Fexofenadine Safety Profile in Pediatric Population:
A multicenter, double-blind, randomised, placebo-controlled, parallel-group study compared the safety and tolerability of twice-daily fexofenadine hydrochloride, 30 mg, and placebo in preschool children aged 2 to 5 years with AR. In this study, Fexofenadine hydrochloride, 30 mg twice daily, was well tolerated, with a good safety profile, in children aged 2 to 5 years with AR. The finding suggests that fexofenadine hydrochloride, 30 mg, is an appropriate dose for children aged 2 to 5 years and validates the 30-mg twice daily dose of fexofenadine hydrochloride is safe. (7)
Clinical Care Pointers:
- AR is a common condition that can impact the quality of life.
- Diagnosis of AR is based mainly on history, physical examination and clinical examination.
- Physical examination of the patient with AR should include an assessment of the eyes, ears, nose, and throat. Clinical examination includes examination of anterior rhinoscopy, sinuses, and posterior oropharynx.
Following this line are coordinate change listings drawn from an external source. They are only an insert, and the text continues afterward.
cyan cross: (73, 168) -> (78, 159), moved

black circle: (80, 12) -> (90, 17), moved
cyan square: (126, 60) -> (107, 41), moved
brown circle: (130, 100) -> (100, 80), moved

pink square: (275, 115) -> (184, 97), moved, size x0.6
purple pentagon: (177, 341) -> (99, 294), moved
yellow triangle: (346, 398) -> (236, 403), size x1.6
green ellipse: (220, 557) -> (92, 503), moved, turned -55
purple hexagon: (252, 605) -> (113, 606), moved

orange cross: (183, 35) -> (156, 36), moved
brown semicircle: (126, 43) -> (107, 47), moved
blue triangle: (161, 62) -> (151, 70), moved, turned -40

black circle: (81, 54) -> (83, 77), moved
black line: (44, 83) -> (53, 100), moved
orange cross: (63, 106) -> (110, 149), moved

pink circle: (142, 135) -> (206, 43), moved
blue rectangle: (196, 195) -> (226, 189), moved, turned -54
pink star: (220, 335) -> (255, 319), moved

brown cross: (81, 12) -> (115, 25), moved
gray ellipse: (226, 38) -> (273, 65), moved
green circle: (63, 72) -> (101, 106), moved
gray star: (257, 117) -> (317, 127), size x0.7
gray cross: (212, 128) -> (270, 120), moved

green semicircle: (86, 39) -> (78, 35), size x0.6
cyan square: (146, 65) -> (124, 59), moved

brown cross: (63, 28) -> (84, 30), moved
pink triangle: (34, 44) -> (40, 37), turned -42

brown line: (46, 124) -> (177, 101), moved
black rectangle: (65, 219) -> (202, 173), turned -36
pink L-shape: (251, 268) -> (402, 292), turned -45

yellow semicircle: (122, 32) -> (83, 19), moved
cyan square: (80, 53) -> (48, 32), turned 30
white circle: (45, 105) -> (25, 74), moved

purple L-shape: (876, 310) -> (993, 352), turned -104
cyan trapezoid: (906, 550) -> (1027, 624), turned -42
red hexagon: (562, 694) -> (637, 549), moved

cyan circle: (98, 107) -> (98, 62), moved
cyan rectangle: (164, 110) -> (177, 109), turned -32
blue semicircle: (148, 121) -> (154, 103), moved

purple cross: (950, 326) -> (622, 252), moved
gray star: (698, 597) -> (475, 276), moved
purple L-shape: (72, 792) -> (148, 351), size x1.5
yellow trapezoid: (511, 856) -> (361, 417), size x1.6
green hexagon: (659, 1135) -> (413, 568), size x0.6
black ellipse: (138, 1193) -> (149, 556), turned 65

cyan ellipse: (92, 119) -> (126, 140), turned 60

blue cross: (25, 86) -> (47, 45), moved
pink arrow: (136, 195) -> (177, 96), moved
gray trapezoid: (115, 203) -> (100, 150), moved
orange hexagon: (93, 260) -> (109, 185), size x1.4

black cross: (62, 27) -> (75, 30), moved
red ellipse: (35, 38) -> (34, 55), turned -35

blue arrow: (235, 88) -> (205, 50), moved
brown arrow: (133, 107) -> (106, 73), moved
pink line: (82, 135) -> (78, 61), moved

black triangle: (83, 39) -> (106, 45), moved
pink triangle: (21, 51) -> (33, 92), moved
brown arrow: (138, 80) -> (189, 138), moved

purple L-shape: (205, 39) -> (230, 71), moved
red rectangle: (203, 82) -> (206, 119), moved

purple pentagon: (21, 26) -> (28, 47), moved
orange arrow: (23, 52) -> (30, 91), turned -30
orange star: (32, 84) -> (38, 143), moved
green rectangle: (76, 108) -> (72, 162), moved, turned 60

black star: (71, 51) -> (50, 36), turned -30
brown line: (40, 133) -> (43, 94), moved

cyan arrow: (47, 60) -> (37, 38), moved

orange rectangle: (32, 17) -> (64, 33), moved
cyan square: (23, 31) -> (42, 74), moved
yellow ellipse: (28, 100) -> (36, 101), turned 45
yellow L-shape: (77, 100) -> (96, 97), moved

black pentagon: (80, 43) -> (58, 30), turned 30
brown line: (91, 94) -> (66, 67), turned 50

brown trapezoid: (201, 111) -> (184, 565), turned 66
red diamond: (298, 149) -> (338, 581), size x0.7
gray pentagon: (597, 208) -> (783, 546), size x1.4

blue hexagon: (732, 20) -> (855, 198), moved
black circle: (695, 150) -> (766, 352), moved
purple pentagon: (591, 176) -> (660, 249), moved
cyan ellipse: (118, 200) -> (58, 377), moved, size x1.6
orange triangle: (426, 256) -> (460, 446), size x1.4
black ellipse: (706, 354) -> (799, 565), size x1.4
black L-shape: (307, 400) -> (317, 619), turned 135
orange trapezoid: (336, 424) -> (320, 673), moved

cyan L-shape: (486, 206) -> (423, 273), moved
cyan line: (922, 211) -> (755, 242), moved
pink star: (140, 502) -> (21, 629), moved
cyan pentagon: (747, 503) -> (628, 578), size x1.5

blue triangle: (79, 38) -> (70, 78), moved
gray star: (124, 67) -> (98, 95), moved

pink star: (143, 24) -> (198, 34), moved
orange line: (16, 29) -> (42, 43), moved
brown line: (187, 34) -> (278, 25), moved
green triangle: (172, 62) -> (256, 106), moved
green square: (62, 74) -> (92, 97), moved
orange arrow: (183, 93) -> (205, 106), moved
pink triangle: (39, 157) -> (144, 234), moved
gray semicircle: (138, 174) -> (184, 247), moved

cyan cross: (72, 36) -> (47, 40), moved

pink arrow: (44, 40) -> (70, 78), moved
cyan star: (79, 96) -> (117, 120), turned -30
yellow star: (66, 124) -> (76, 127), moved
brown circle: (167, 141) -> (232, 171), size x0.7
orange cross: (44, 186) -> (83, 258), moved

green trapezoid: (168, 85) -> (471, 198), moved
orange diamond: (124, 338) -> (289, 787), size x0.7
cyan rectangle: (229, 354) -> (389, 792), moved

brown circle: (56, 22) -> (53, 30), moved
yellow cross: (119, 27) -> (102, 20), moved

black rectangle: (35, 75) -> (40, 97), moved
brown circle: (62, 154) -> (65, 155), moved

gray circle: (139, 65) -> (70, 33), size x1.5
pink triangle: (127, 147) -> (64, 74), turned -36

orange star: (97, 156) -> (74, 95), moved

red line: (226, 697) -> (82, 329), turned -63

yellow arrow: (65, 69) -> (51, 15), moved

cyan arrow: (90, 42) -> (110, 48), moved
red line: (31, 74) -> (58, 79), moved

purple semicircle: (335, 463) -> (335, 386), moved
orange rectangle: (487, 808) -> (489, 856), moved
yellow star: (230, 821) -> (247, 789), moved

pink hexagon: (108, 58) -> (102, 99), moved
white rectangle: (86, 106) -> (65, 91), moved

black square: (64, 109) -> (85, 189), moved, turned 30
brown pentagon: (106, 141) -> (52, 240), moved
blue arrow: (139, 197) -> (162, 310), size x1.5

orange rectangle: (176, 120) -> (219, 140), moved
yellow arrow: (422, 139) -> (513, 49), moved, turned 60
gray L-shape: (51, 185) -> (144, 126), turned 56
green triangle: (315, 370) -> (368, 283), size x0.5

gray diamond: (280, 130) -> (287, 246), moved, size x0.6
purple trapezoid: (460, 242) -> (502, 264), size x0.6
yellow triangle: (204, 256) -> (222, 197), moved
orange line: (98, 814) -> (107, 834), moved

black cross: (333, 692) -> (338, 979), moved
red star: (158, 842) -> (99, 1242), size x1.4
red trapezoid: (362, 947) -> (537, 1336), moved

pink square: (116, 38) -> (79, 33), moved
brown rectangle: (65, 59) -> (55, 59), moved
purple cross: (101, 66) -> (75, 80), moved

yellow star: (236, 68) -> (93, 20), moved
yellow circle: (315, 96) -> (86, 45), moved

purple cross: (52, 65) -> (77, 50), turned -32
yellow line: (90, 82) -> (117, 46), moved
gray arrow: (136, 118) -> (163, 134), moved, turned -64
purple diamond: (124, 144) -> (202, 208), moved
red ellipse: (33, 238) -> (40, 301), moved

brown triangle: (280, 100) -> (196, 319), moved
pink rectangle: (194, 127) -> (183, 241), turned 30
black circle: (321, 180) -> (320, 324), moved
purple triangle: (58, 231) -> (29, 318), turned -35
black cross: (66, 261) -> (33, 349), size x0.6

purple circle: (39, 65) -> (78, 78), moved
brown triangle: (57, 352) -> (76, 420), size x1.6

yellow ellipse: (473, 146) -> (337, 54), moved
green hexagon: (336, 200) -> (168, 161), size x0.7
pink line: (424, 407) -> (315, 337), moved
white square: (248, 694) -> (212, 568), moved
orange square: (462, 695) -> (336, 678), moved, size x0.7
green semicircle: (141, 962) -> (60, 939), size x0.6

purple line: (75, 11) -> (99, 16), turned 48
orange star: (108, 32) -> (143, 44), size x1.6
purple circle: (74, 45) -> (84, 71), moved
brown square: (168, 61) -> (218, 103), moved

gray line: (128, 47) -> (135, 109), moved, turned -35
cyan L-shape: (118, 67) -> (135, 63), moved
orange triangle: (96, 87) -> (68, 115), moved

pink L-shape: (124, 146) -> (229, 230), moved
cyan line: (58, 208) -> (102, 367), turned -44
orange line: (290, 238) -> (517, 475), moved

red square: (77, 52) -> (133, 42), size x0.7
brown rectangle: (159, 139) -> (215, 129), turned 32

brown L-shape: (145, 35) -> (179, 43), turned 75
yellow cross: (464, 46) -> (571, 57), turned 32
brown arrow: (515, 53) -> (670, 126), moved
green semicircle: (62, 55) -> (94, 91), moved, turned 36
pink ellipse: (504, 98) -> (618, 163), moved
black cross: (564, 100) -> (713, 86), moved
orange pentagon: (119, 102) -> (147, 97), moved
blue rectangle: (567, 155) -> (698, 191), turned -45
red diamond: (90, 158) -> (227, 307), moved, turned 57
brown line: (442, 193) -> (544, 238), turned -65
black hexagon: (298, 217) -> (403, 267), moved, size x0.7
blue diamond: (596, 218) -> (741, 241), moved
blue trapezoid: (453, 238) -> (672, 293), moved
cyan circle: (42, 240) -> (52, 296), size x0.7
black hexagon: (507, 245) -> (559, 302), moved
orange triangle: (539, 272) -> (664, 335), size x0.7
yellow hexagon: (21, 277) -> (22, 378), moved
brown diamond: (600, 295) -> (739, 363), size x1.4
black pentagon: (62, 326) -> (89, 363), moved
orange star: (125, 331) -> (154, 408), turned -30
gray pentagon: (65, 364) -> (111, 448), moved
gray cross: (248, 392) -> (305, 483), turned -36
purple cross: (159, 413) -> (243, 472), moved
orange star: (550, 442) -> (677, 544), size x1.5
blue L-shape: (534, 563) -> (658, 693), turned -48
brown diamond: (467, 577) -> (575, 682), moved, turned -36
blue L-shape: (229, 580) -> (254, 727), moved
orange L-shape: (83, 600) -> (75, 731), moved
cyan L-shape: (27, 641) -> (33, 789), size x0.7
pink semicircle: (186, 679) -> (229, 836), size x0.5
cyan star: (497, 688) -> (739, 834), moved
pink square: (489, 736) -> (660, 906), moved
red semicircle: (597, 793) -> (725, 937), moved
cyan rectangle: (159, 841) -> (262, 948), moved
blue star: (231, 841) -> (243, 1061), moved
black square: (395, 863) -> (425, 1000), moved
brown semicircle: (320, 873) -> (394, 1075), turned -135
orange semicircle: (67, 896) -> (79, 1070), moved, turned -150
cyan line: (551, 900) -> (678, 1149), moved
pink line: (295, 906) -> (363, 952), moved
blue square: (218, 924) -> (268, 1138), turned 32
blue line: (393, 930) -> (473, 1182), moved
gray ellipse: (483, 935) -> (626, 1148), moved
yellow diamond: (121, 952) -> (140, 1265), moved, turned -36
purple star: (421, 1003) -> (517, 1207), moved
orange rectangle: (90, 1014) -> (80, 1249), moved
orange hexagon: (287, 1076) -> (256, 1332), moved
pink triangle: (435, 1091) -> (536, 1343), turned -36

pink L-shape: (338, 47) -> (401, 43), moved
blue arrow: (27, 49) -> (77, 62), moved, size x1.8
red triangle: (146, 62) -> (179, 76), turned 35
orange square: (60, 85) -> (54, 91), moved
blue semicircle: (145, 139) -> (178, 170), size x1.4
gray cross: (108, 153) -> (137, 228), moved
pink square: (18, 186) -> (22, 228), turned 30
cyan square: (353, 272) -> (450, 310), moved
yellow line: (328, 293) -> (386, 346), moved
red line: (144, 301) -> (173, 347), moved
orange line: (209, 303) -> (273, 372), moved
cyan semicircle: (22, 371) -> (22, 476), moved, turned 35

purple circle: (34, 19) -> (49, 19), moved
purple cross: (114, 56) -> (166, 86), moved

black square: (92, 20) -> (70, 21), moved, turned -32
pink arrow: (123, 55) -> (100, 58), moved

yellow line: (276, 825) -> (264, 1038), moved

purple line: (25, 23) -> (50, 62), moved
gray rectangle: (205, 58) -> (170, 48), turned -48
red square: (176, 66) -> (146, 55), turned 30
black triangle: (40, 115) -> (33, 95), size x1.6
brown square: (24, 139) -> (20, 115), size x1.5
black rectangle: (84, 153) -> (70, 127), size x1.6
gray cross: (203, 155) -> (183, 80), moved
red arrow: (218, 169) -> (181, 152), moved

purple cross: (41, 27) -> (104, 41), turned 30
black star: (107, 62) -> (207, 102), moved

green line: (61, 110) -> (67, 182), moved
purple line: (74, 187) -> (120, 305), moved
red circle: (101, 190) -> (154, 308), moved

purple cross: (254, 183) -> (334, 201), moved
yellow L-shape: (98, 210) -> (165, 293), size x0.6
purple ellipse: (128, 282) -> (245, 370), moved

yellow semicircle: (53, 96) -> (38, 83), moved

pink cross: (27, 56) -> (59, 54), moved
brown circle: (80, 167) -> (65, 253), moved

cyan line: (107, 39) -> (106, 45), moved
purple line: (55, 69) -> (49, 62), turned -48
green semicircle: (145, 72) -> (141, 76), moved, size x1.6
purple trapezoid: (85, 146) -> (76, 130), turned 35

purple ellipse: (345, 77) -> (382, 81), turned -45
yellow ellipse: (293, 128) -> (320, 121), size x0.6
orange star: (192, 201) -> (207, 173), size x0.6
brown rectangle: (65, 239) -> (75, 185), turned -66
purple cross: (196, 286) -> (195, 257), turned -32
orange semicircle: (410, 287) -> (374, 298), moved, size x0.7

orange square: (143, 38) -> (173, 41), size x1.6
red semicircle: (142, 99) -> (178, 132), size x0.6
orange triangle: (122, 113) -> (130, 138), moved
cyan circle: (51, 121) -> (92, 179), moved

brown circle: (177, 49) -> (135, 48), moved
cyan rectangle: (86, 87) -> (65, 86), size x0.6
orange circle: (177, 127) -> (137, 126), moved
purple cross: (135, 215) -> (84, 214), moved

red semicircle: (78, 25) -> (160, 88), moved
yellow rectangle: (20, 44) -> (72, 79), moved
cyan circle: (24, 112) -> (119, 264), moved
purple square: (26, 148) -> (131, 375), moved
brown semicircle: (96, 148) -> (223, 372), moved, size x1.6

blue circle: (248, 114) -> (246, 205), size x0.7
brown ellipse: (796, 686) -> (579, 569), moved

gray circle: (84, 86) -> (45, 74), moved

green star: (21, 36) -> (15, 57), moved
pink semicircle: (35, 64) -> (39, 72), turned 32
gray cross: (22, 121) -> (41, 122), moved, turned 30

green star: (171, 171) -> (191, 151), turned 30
- Avoidance of allergens during early life, breastfeeding infants for 6 months, and no avoidance diet in pregnant and breastfeeding women are some of the prevention steps of AR.
- Antihistamines have long been a mainstay in the therapy for AR. Second-generation antihistamines are preferred to first-generation due to their less sedation and anticholinergic adverse effects properties.
- Fexofenadine, a well-known member of the second generation of antihistamines, is safe and effective in managing AR.
References:
1. Czech, Eric & Overholser, Andrew & Schultz, Paul. Allergic Rhinitis. Primary Care: Clinics in Office Practice. 2023.
2. Barne, Monica & Singh, Sheetu & Mangal, et.al. Global Asthma Network Phase-I, India: Results for allergic rhinitis and eczema in 127,309 children and adults. 2022. Journal of Allergy and Clinical Immunology: Global.
3. Bhavya Jolly et al: Comparative Study of Bilastine and Fexofenadine in Control of Intermittent Allergic Rhinitis. 2022. Medica Innovatica
4. The Association of Otolaryngologists of India. Indian Guidelines on Diagnosis and Management of Allergic Rhinitis. 2021. Retrieved on 20th March 23 from http://www.aoiho.org/pdf/AOI%20AR%20Guidelines.pdf
5. Scadding GK, Kariyawasam HH, Scadding G, et al. BSACI guideline for the diagnosis and management of allergic and non-allergic rhinitis (Revised Edition 2017; First edition 2007). Clin Exp Allergy. 2017;47(7):856-889.
6. Ellis AK, Murrieta-Aguttes M, Furey S, Picard P, Carlsten C. Effect of fexofenadine hydrochloride on allergic rhinitis aggravated by air pollutants. ERJ Open Res. 2021;7(2):00806-2020. Published 2021 Apr 6.
7. Milgrom, Henry et al. “Safety and tolerability of fexofenadine for the treatment of allergic rhinitis in children 2 to 5 years old.” Annals of allergy, asthma & immunology : official publication of the American College of Allergy, Asthma, & Immunology vol. 99,4 (2007): 358-63.